**Problem to solve**
In the listing below, rename every "Run" to "Trial" and reproduce all other text unchanged.

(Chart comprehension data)
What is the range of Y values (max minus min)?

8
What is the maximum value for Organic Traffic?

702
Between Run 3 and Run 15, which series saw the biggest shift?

**Solved problem**
What is the range of Y values (max minus min)?

8
What is the maximum value for Organic Traffic?

702
Between Trial 3 and Trial 15, which series saw the biggest shift?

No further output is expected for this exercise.